The task: Each entry should be duplicated verbatim; its pictures should not be.

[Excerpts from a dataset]

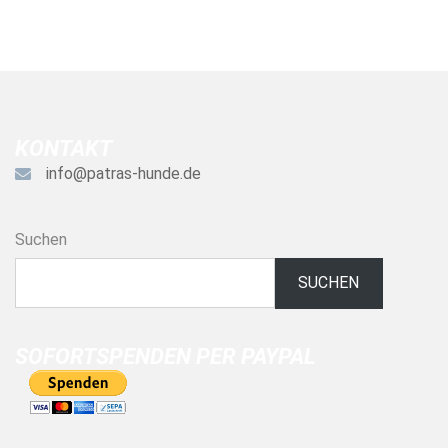
KONTAKT
info@patras-hunde.de
Suchen
SUCHEN
SOFORTSPENDEN PER PAYPAL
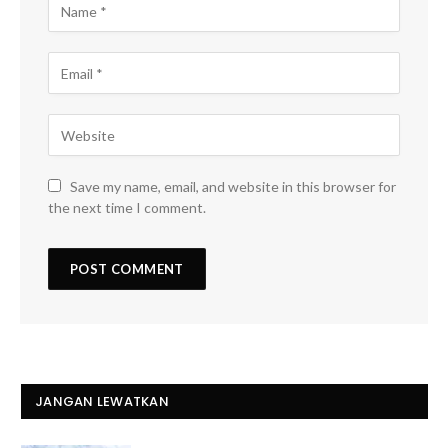
Save my name, email, and website in this browser for
the next time I comment.
JANGAN LEWATKAN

Reply to the task:
KONTAKT
info@patras-hunde.de
Suchen
SUCHEN
SOFORTSPENDEN PER PAYPAL
Save my name, email, and website in this browser for
the next time I comment.
JANGAN LEWATKAN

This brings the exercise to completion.